• **WHAT IS BEING ASKED**
Rewrite the data below, putting "image" wherever "photograph" appears and changing nothing else. Leave the pictures out of your version.

• **TASK INPUT**

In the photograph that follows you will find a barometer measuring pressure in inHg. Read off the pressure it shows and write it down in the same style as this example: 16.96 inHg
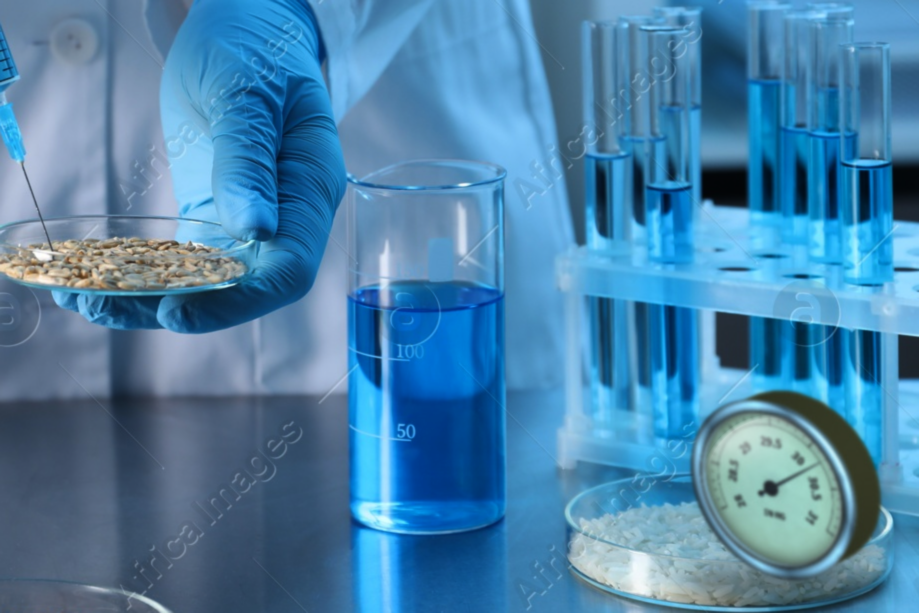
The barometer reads 30.2 inHg
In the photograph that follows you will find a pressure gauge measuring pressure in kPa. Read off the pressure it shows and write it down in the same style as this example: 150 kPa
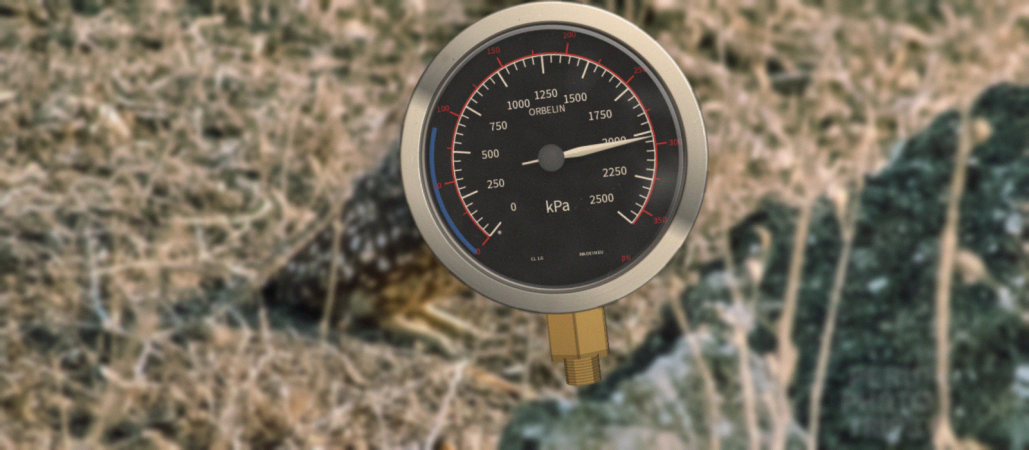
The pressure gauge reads 2025 kPa
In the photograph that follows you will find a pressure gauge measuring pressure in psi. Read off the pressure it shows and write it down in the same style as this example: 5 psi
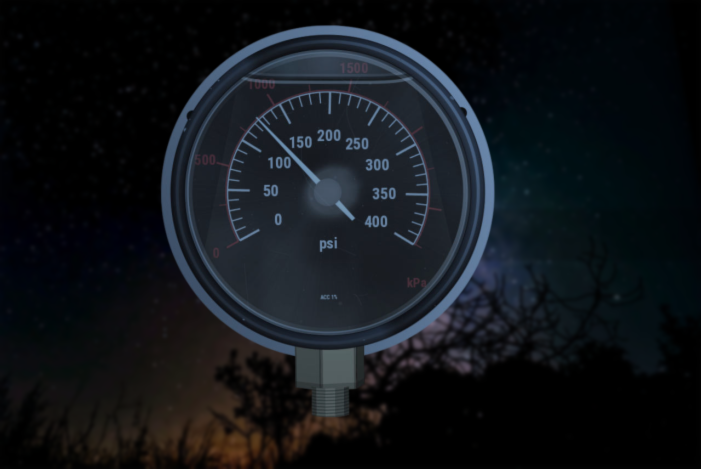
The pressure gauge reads 125 psi
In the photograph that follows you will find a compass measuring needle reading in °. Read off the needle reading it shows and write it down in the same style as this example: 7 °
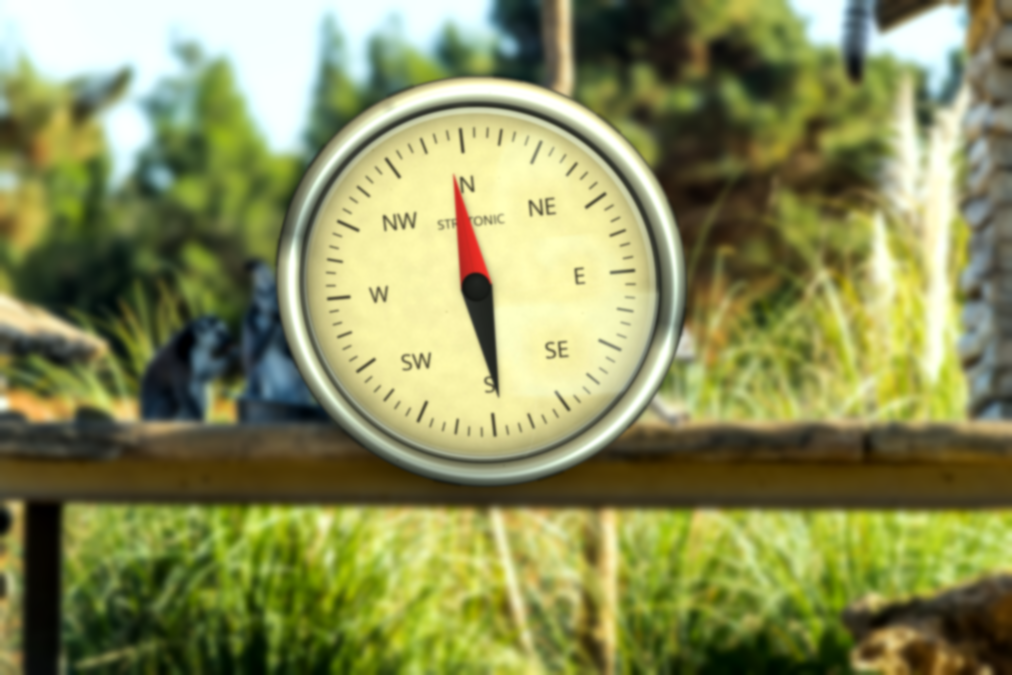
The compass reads 355 °
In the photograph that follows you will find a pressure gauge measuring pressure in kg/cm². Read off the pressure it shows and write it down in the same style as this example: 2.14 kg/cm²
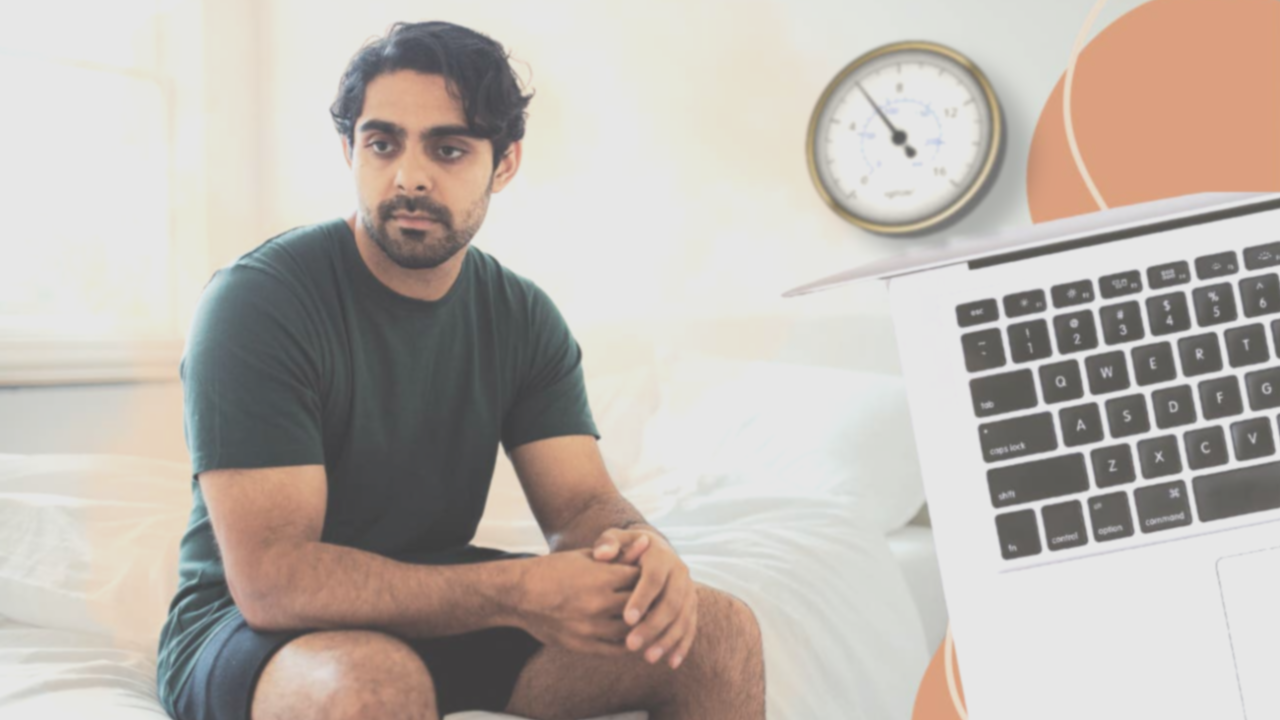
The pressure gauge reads 6 kg/cm²
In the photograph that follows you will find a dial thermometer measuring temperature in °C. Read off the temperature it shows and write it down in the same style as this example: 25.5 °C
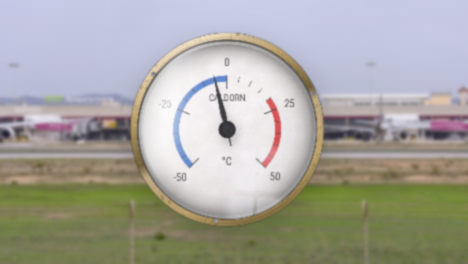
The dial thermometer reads -5 °C
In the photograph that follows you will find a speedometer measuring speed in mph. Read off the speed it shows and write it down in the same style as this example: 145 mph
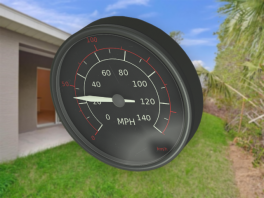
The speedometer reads 25 mph
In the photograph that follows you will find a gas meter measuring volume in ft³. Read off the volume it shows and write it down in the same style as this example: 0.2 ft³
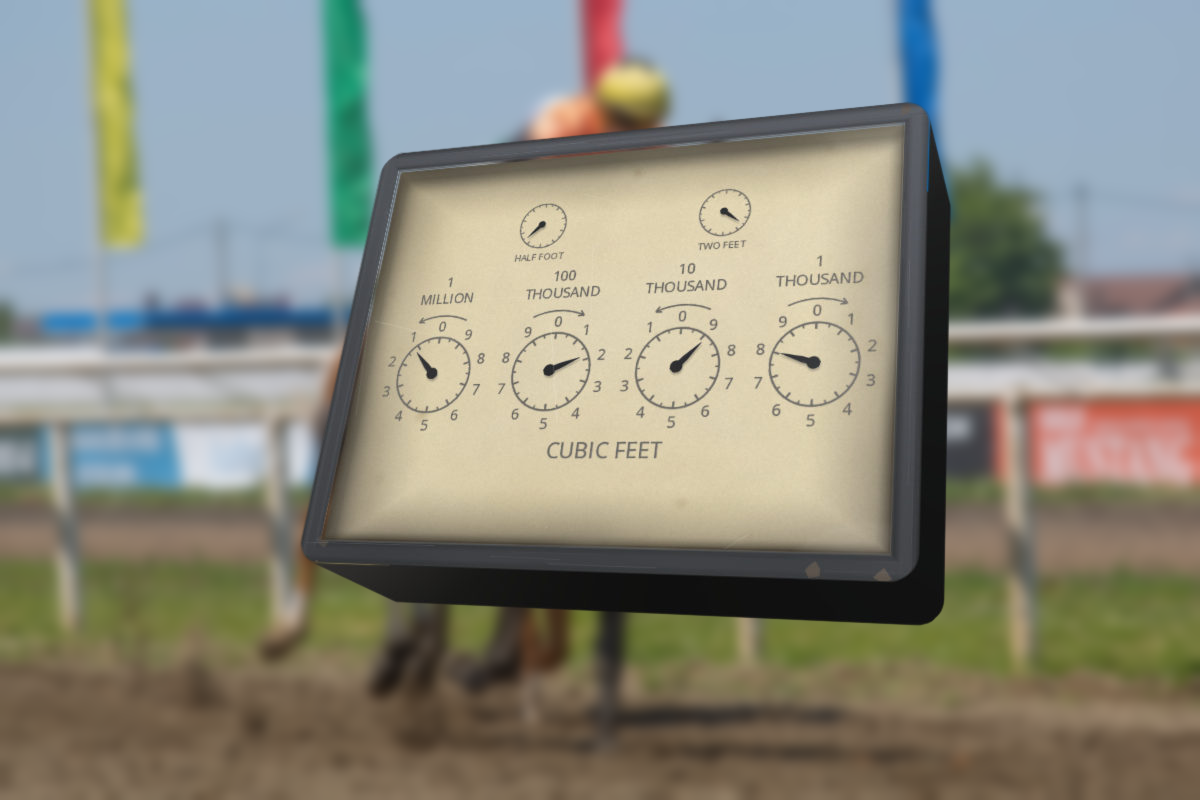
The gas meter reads 118800 ft³
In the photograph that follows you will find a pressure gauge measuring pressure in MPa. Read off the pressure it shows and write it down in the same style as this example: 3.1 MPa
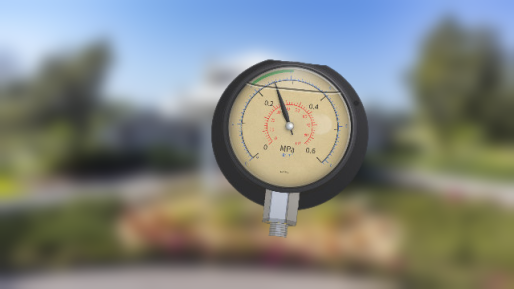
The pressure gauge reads 0.25 MPa
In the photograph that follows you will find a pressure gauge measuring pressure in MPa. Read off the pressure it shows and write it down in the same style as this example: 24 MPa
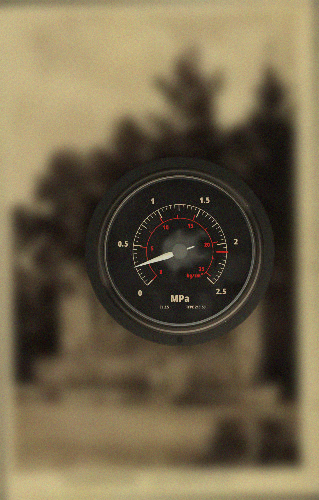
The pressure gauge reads 0.25 MPa
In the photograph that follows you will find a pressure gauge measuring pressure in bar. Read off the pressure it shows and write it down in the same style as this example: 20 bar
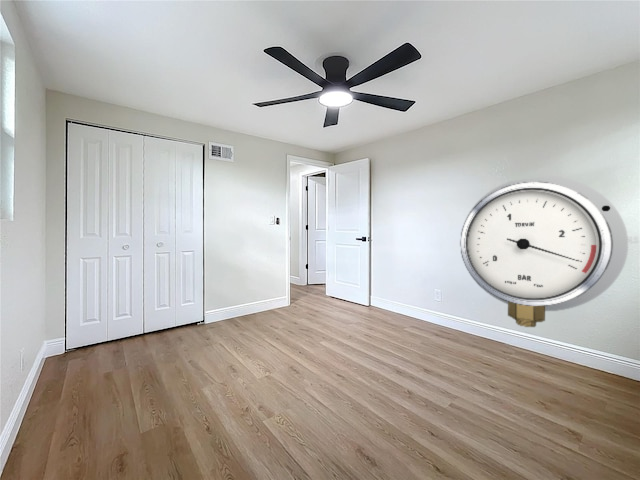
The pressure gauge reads 2.4 bar
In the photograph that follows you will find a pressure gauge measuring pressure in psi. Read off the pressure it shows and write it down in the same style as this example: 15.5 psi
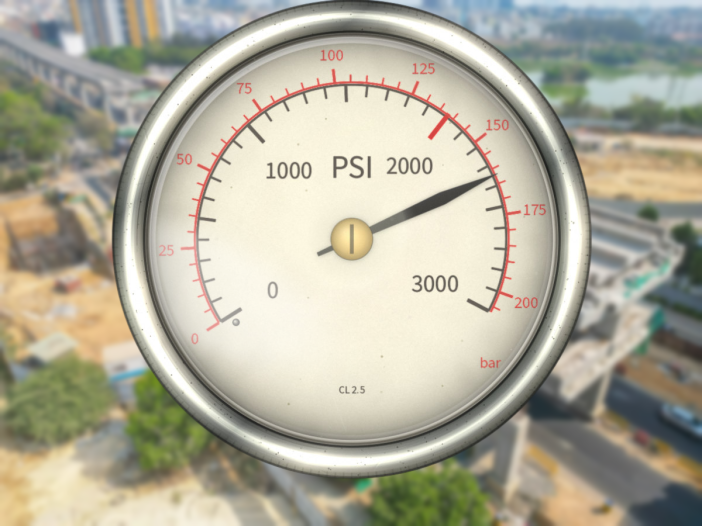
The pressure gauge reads 2350 psi
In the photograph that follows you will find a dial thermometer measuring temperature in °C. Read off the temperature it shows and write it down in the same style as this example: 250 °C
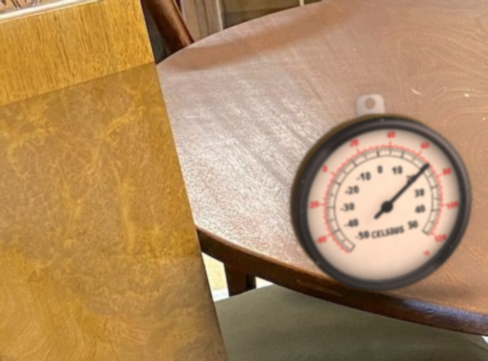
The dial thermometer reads 20 °C
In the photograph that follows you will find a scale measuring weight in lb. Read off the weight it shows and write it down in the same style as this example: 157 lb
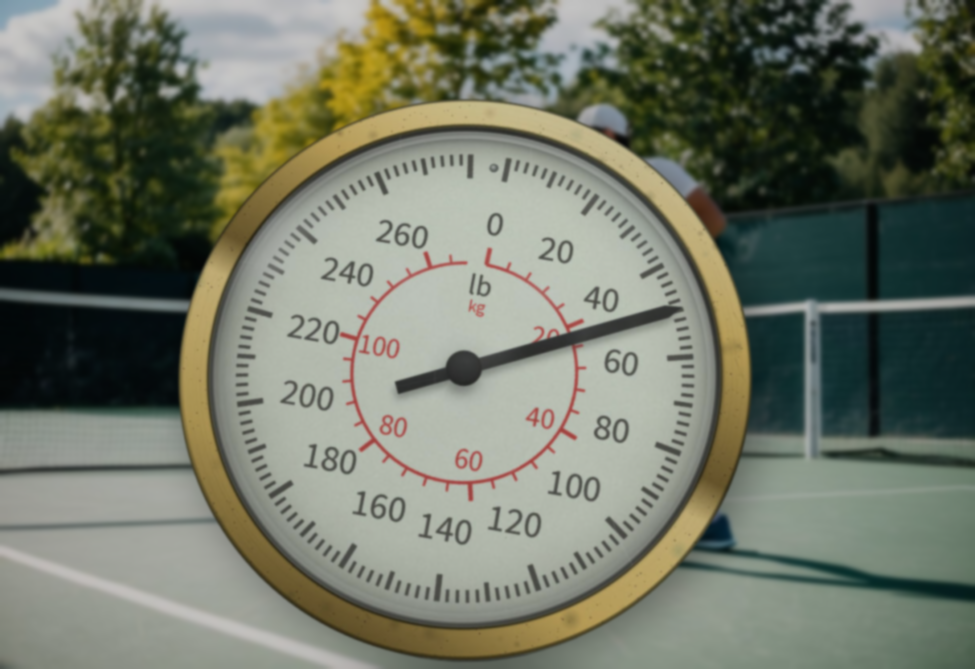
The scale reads 50 lb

• **RESPONSE TO THIS EXERCISE**
In the image that follows you will find a barometer measuring pressure in inHg. Read off the pressure it shows and write it down in the same style as this example: 16.96 inHg
The barometer reads 30.2 inHg
In the image that follows you will find a pressure gauge measuring pressure in kPa. Read off the pressure it shows and write it down in the same style as this example: 150 kPa
The pressure gauge reads 2025 kPa
In the image that follows you will find a pressure gauge measuring pressure in psi. Read off the pressure it shows and write it down in the same style as this example: 5 psi
The pressure gauge reads 125 psi
In the image that follows you will find a compass measuring needle reading in °. Read off the needle reading it shows and write it down in the same style as this example: 7 °
The compass reads 355 °
In the image that follows you will find a pressure gauge measuring pressure in kg/cm². Read off the pressure it shows and write it down in the same style as this example: 2.14 kg/cm²
The pressure gauge reads 6 kg/cm²
In the image that follows you will find a dial thermometer measuring temperature in °C. Read off the temperature it shows and write it down in the same style as this example: 25.5 °C
The dial thermometer reads -5 °C
In the image that follows you will find a speedometer measuring speed in mph. Read off the speed it shows and write it down in the same style as this example: 145 mph
The speedometer reads 25 mph
In the image that follows you will find a gas meter measuring volume in ft³. Read off the volume it shows and write it down in the same style as this example: 0.2 ft³
The gas meter reads 118800 ft³
In the image that follows you will find a pressure gauge measuring pressure in MPa. Read off the pressure it shows and write it down in the same style as this example: 3.1 MPa
The pressure gauge reads 0.25 MPa
In the image that follows you will find a pressure gauge measuring pressure in MPa. Read off the pressure it shows and write it down in the same style as this example: 24 MPa
The pressure gauge reads 0.25 MPa
In the image that follows you will find a pressure gauge measuring pressure in bar. Read off the pressure it shows and write it down in the same style as this example: 20 bar
The pressure gauge reads 2.4 bar
In the image that follows you will find a pressure gauge measuring pressure in psi. Read off the pressure it shows and write it down in the same style as this example: 15.5 psi
The pressure gauge reads 2350 psi
In the image that follows you will find a dial thermometer measuring temperature in °C. Read off the temperature it shows and write it down in the same style as this example: 250 °C
The dial thermometer reads 20 °C
In the image that follows you will find a scale measuring weight in lb. Read off the weight it shows and write it down in the same style as this example: 157 lb
The scale reads 50 lb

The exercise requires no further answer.